What a mess in Mammoth. Some say the Developer Impact Fees still keep development out of town. The developer of the new Mammoth View project – hotel and a few condos – wants serious fee concessions to build his project which would be the first major development to go on in a long, long time. Mammoth View developer Hector Caldera will pay $15,000 for a study to show whether or not the value of his project warrants fewer fees. As Rusty Gregory said, we’re on a long, bumpy road to recovery. Might as well try to help someone build something.
Some comments we heard this week – one of our listeners pointed out that sometimes unions, thought to be champions of the underdogs by some, can cause problems. Or, at least not resolve problems. Sometimes in bureaucratic organizations the people who make the most money and perhaps do not contribute much draw out whistleblowers who then find out that there is an exclusive club of administrators who block correction of problems and unions go right along.

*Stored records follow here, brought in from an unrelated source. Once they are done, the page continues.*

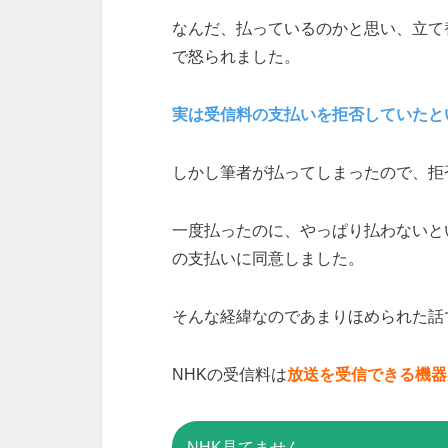
なんだ、払っているのかと思い、立て
で怒られました。
実は受信料の支払いを拒否していたと
しかし筆者が払ってしまったので、拒
一度払ったのに、やっぱり払わないと
の支払いに同意しました。
そんな経緯なのであまりほめられた話
NHKの受信料は
放送を受信できる機器
NHK見てません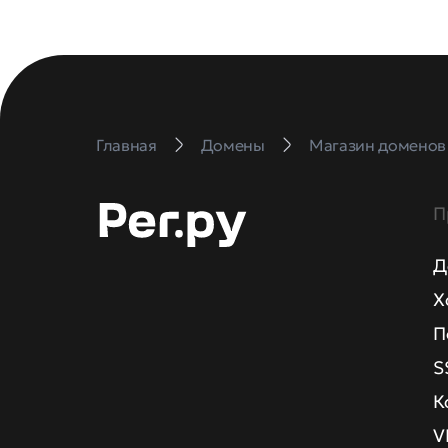
Главная
Домены
Магазин доменов
П
Д
Х
П
S
К
V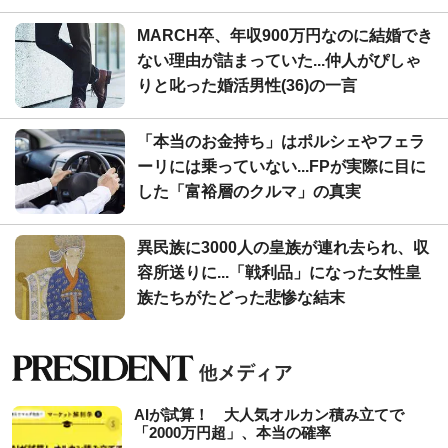
MARCH卒、年収900万円なのに結婚でき
ない理由が詰まっていた...仲人がぴしゃ
りと叱った婚活男性(36)の一言
「本当のお金持ち」はポルシェやフェラ
ーリには乗っていない...FPが実際に目に
した「富裕層のクルマ」の真実
異民族に3000人の皇族が連れ去られ、収
容所送りに...「戦利品」になった女性皇
族たちがたどった悲惨な結末
AIが試算！ 大人気オルカン積み立てで
「2000万円超」、本当の確率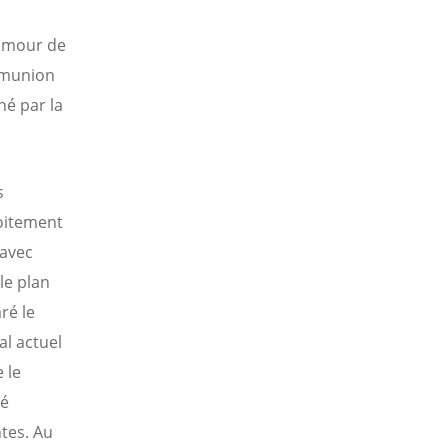
 amour de
mmunion
é par la
s
roitement
 avec
le plan
ré le
al actuel
 le
té
ntes. Au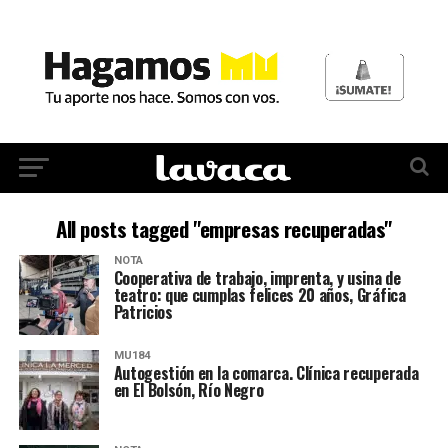
All posts tagged "empresas recuperadas"
NOTA
Cooperativa de trabajo, imprenta, y usina de
teatro: que cumplas felices 20 años, Gráfica
Patricios
MU184
Autogestión en la comarca. Clínica recuperada
en El Bolsón, Río Negro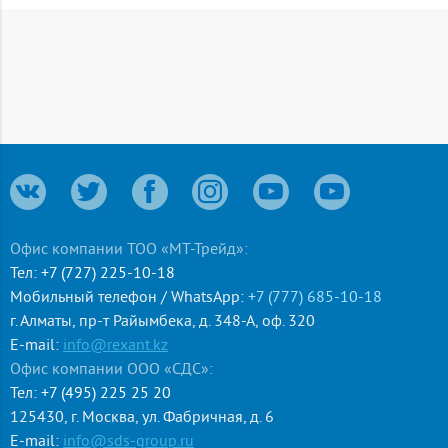
Изделие оснащено фиксаторами типа "шип-паз": при
установке возможно соединять крепежи-клипсы различных
диаметров.
Для установки элемента предусмотрено технологическое
отверстие под дюбель или саморез, а также уменьшенное
отверстие под гвоздь по бетону.
Широкие лапки изделия обеспечивают надежную
фиксацию труб без возникновения замятий.
Благодаря качественному пластику и прочным ребрам
жесткости крепеж-клипса не ломается и не ослабляется под
воздействием низких и высоких температур.
Офис компании ТОО «МТ-Трейд»:
Тел:
+7 (727) 225-10-18
Мобильный телефон / WhatsApp:
+7 (777) 685-10-18
г. Алматы
,
пр-т Райымбека, д. 348-А, оф. 320
E-mail:
info@rexant.kz
Офис компании ООО «СДС»:
Тел:
+7 (495) 225 25 20
125430
,
г. Москва
,
ул. Фабричная, д. 6
E-mail:
info@sds-group.ru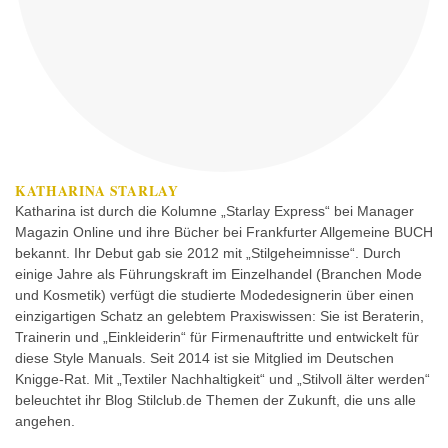
KATHARINA STARLAY
Katharina ist durch die Kolumne „Starlay Express“ bei Manager
Magazin Online und ihre Bücher bei Frankfurter Allgemeine BUCH
bekannt. Ihr Debut gab sie 2012 mit „Stilgeheimnisse“. Durch
einige Jahre als Führungskraft im Einzelhandel (Branchen Mode
und Kosmetik) verfügt die studierte Modedesignerin über einen
einzigartigen Schatz an gelebtem Praxiswissen: Sie ist Beraterin,
Trainerin und „Einkleiderin“ für Firmenauftritte und entwickelt für
diese Style Manuals. Seit 2014 ist sie Mitglied im Deutschen
Knigge-Rat. Mit „Textiler Nachhaltigkeit“ und „Stilvoll älter werden“
beleuchtet ihr Blog Stilclub.de Themen der Zukunft, die uns alle
angehen.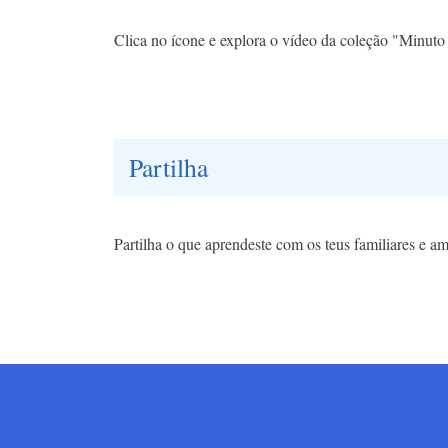
Clica no ícone e explora o vídeo da coleção "Minuto
Partilha
Partilha o que aprendeste com os teus familiares e am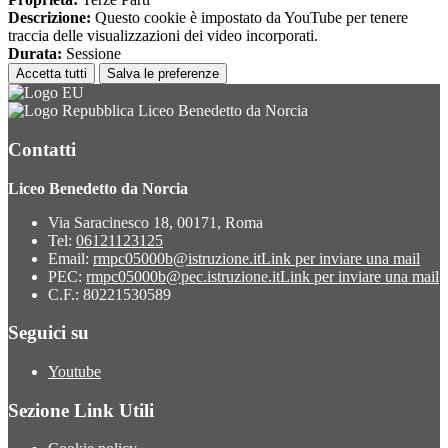
Descrizione:
Questo cookie è impostato da YouTube per tenere
traccia delle visualizzazioni dei video incorporati.
Durata:
Sessione
Accetta tutti
Salva le preferenze
Liceo Benedetto da Norcia
Contatti
Liceo Benedetto da Norcia
Via Saracinesco 18, 00171, Roma
Tel:
06121123125
Email:
rmpc05000b@istruzione.it
Link per inviare una mail
PEC:
rmpc05000b@pec.istruzione.it
Link per inviare una mail
C.F.: 80221530589
Seguici su
Youtube
Sezione Link Utili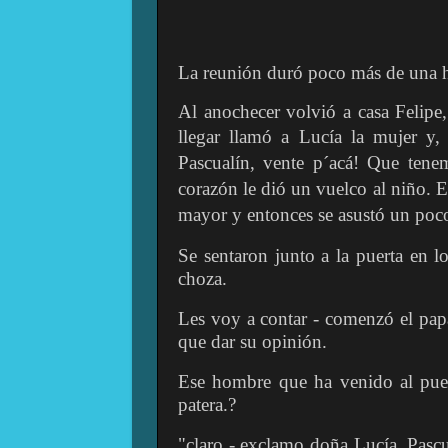
La reunión duró poco más de una 
Al anochecer volvió a casa Felipe
llegar llamó a Lucía la mujer y
,
Pascualín, vente p´acá! Que tene
corazón le dió un vuelco al niño. E
mayor y entonces se asustó un poc
Se sentaron junto a la puerta en l
choza.
Les voy a contar - comenzó el pap
que dar su opinión.
Ese hombre que ha venido al puebl
patera.?
"claro - exclamo doña Lucía. Pascu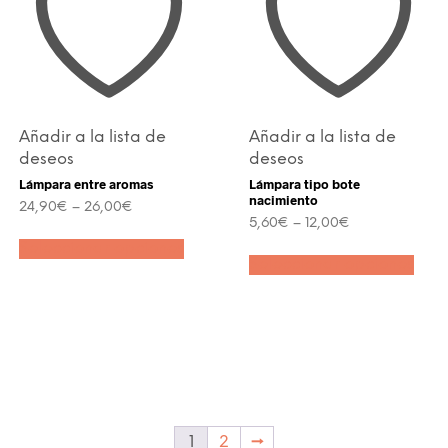
Añadir a la lista de
Añadir a la lista de
deseos
deseos
Lámpara entre aromas
Lámpara tipo bote
nacimiento
24,90
€
–
26,00
€
5,60
€
–
12,00
€
Este
Este
Seleccionar opciones
producto
Seleccionar opciones
prod
tiene
tien
múltiples
múlt
variantes.
varia
Las
Las
opciones
opci
se
se
pueden
pue
elegir
eleg
en
en
la
1
2
→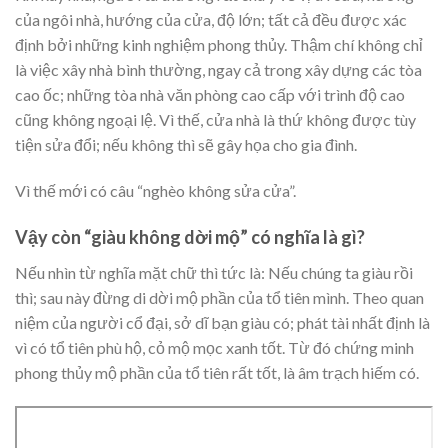
của ngôi nhà, hướng của cửa, độ lớn; tất cả đều được xác
định bởi những kinh nghiệm phong thủy. Thậm chí không chỉ
là việc xây nhà bình thường, ngay cả trong xây dựng các tòa
cao ốc; những tòa nhà văn phòng cao cấp với trình độ cao
cũng không ngoại lệ. Vì thế, cửa nhà là thứ không được tùy
tiện sửa đổi; nếu không thì sẽ gây họa cho gia đình.
Vì thế mới có câu “nghèo không sửa cửa”.
Vậy còn “giàu không dời mộ” có nghĩa là gì?
Nếu nhìn từ nghĩa mặt chữ thì tức là: Nếu chúng ta giàu rồi
thì; sau này đừng di dời mộ phần của tổ tiên mình. Theo quan
niệm của người cổ đại, sở dĩ bạn giàu có; phát tài nhất định là
vì có tổ tiên phù hộ, cỏ mộ mọc xanh tốt. Từ đó chứng minh
phong thủy mộ phần của tổ tiên rất tốt, là âm trạch hiếm có.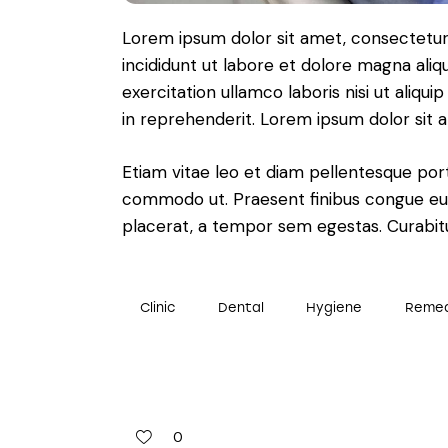
Lorem ipsum dolor sit amet, consectetur 
incididunt ut labore et dolore magna aliq
exercitation ullamco laboris nisi ut aliq
in reprehenderit. Lorem ipsum dolor sit a
Etiam vitae leo et diam pellentesque porta
commodo ut. Praesent finibus congue eu
placerat, a tempor sem egestas. Curabitur
Clinic
Dental
Hygiene
Reme
0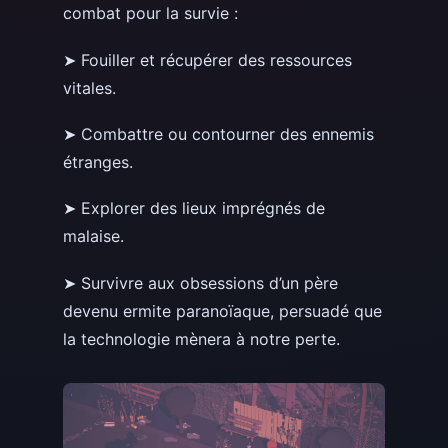
combat pour la survie :
➤ Fouiller et récupérer des ressources
vitales.
➤ Combattre ou contourner des ennemis
étranges.
➤ Explorer des lieux imprégnés de
malaise.
➤ Survivre aux obsessions d’un père
devenu ermite paranoïaque, persuadé que
la technologie mènera à notre perte.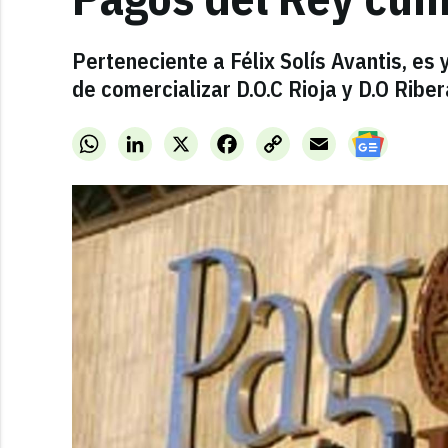
Perteneciente a Félix Solís Avantis, es
de comercializar D.O.C Rioja y D.O Riber
WhatsApp
LinkedIn
X
Facebook
Copy
Email
Link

Others have said worse things about unions these days. As more people lose jobs and paychecks, they resent heavy-handed union positions to spend more taxpayer dollars. The other point made to us – it’s still not government workers who cause the worst problems. It’s the ultra rich who horde wayyyyyyy tooooooo much money for the very, very few. After all, there’s just so much money and the guys on Wall Street have gone right back to their same ways with gazillion dollar paychecks and bonuses. The more they have, the less we have.
With that, this is Benett Kessler signing off for Bureaucrat Beat where we await your word on our lives in the Eastern Sierra and beyond.